*TO-DO ITEM:*
Each line below is to be repeated exactly; any picture is to be left out.

Dataset excerpts:
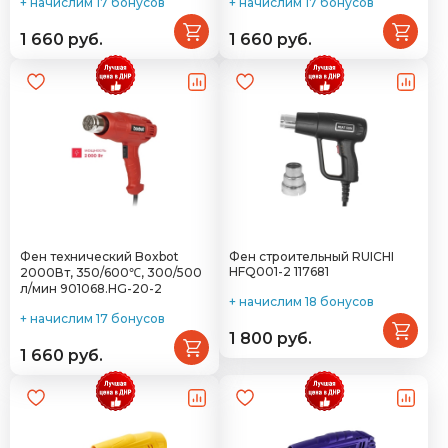
+ начислим 17 бонусов
+ начислим 17 бонусов
1 660 руб.
1 660 руб.
Фен технический Boxbot
Фен строительный RUICHI
HFQ001-2 117681
2000Вт, 350/600℃, 300/500
л/мин 901068.HG-20-2
+ начислим 18 бонусов
+ начислим 17 бонусов
1 800 руб.
1 660 руб.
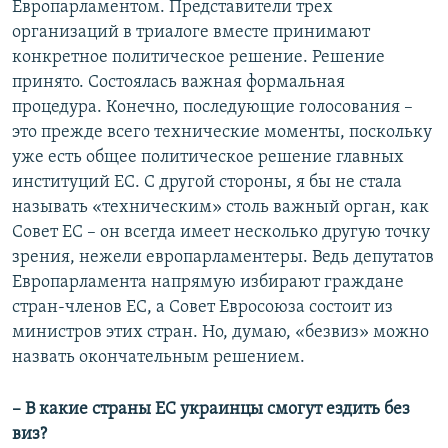
Европарламентом. Представители трех
организаций в триалоге вместе принимают
конкретное политическое решение. Решение
принято. Состоялась важная формальная
процедура. Конечно, последующие голосования –
это прежде всего технические моменты, поскольку
уже есть общее политическое решение главных
институций ЕС. С другой стороны, я бы не стала
называть «техническим» столь важный орган, как
Совет ЕС – он всегда имеет несколько другую точку
зрения, нежели европарламентеры. Ведь депутатов
Европарламента напрямую избирают граждане
стран-членов ЕС, а Совет Евросоюза состоит из
министров этих стран. Но, думаю, «безвиз» можно
назвать окончательным решением.
– В какие страны ЕС украинцы смогут ездить без
виз?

*TASK RESULT:*
+ начислим 17 бонусов
+ начислим 17 бонусов
1 660 руб.
1 660 руб.
Фен технический Boxbot
Фен строительный RUICHI
HFQ001-2 117681
2000Вт, 350/600℃, 300/500
л/мин 901068.HG-20-2
+ начислим 18 бонусов
+ начислим 17 бонусов
1 800 руб.
1 660 руб.
Европарламентом. Представители трех
организаций в триалоге вместе принимают
конкретное политическое решение. Решение
принято. Состоялась важная формальная
процедура. Конечно, последующие голосования –
это прежде всего технические моменты, поскольку
уже есть общее политическое решение главных
институций ЕС. С другой стороны, я бы не стала
называть «техническим» столь важный орган, как
Совет ЕС – он всегда имеет несколько другую точку
зрения, нежели европарламентеры. Ведь депутатов
Европарламента напрямую избирают граждане
стран-членов ЕС, а Совет Евросоюза состоит из
министров этих стран. Но, думаю, «безвиз» можно
назвать окончательным решением.
– В какие страны ЕС украинцы смогут ездить без
виз?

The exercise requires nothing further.